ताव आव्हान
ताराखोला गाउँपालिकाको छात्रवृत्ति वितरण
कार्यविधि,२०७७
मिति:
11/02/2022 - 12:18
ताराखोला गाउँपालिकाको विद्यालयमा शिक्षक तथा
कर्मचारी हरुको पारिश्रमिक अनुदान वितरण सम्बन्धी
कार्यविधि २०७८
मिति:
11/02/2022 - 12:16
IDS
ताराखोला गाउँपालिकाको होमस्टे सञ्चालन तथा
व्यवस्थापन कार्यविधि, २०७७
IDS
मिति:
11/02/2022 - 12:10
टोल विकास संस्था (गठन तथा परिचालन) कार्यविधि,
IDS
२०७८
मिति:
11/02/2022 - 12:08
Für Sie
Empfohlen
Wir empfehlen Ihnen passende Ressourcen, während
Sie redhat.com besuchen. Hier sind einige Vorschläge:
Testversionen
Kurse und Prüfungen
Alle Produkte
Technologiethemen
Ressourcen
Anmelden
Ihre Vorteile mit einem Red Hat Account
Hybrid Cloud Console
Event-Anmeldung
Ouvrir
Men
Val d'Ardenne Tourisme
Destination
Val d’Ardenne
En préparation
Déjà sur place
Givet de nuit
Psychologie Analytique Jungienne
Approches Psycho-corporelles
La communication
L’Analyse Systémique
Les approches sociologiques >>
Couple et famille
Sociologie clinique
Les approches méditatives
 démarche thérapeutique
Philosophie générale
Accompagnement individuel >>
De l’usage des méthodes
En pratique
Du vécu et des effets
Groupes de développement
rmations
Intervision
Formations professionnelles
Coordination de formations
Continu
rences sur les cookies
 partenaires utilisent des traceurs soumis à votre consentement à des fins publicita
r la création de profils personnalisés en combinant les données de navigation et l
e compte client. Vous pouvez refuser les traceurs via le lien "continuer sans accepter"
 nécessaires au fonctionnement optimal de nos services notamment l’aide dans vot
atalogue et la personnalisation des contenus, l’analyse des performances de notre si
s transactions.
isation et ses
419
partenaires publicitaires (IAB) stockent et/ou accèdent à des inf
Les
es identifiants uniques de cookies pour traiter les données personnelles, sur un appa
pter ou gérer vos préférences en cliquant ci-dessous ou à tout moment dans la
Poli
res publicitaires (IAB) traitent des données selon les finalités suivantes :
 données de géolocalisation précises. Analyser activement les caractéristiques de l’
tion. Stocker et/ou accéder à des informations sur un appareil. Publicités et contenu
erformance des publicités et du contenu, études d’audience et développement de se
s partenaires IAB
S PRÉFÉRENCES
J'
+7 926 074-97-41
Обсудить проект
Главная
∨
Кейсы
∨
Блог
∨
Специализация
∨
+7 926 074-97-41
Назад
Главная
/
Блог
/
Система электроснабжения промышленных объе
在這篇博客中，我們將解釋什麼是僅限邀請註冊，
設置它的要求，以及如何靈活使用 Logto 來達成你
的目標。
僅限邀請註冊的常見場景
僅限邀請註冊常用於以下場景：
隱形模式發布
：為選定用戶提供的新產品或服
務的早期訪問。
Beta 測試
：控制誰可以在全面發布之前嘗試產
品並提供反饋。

**AIM OF THE EXERCISE**. What you return must be the entries, given again word for word.

**EXERCISE ANSWER**.
ताव आव्हान
ताराखोला गाउँपालिकाको छात्रवृत्ति वितरण
कार्यविधि,२०७७
मिति:
11/02/2022 - 12:18
ताराखोला गाउँपालिकाको विद्यालयमा शिक्षक तथा
कर्मचारी हरुको पारिश्रमिक अनुदान वितरण सम्बन्धी
कार्यविधि २०७८
मिति:
11/02/2022 - 12:16
IDS
ताराखोला गाउँपालिकाको होमस्टे सञ्चालन तथा
व्यवस्थापन कार्यविधि, २०७७
IDS
मिति:
11/02/2022 - 12:10
टोल विकास संस्था (गठन तथा परिचालन) कार्यविधि,
IDS
२०७८
मिति:
11/02/2022 - 12:08
Für Sie
Empfohlen
Wir empfehlen Ihnen passende Ressourcen, während
Sie redhat.com besuchen. Hier sind einige Vorschläge:
Testversionen
Kurse und Prüfungen
Alle Produkte
Technologiethemen
Ressourcen
Anmelden
Ihre Vorteile mit einem Red Hat Account
Hybrid Cloud Console
Event-Anmeldung
Ouvrir
Men
Val d'Ardenne Tourisme
Destination
Val d’Ardenne
En préparation
Déjà sur place
Givet de nuit
Psychologie Analytique Jungienne
Approches Psycho-corporelles
La communication
L’Analyse Systémique
Les approches sociologiques >>
Couple et famille
Sociologie clinique
Les approches méditatives
 démarche thérapeutique
Philosophie générale
Accompagnement individuel >>
De l’usage des méthodes
En pratique
Du vécu et des effets
Groupes de développement
rmations
Intervision
Formations professionnelles
Coordination de formations
Continu
rences sur les cookies
 partenaires utilisent des traceurs soumis à votre consentement à des fins publicita
r la création de profils personnalisés en combinant les données de navigation et l
e compte client. Vous pouvez refuser les traceurs via le lien "continuer sans accepter"
 nécessaires au fonctionnement optimal de nos services notamment l’aide dans vot
atalogue et la personnalisation des contenus, l’analyse des performances de notre si
s transactions.
isation et ses
419
partenaires publicitaires (IAB) stockent et/ou accèdent à des inf
Les
es identifiants uniques de cookies pour traiter les données personnelles, sur un appa
pter ou gérer vos préférences en cliquant ci-dessous ou à tout moment dans la
Poli
res publicitaires (IAB) traitent des données selon les finalités suivantes :
 données de géolocalisation précises. Analyser activement les caractéristiques de l’
tion. Stocker et/ou accéder à des informations sur un appareil. Publicités et contenu
erformance des publicités et du contenu, études d’audience et développement de se
s partenaires IAB
S PRÉFÉRENCES
J'
+7 926 074-97-41
Обсудить проект
Главная
∨
Кейсы
∨
Блог
∨
Специализация
∨
+7 926 074-97-41
Назад
Главная
/
Блог
/
Система электроснабжения промышленных объе
在這篇博客中，我們將解釋什麼是僅限邀請註冊，
設置它的要求，以及如何靈活使用 Logto 來達成你
的目標。
僅限邀請註冊的常見場景
僅限邀請註冊常用於以下場景：
隱形模式發布
：為選定用戶提供的新產品或服
務的早期訪問。
Beta 測試
：控制誰可以在全面發布之前嘗試產
品並提供反饋。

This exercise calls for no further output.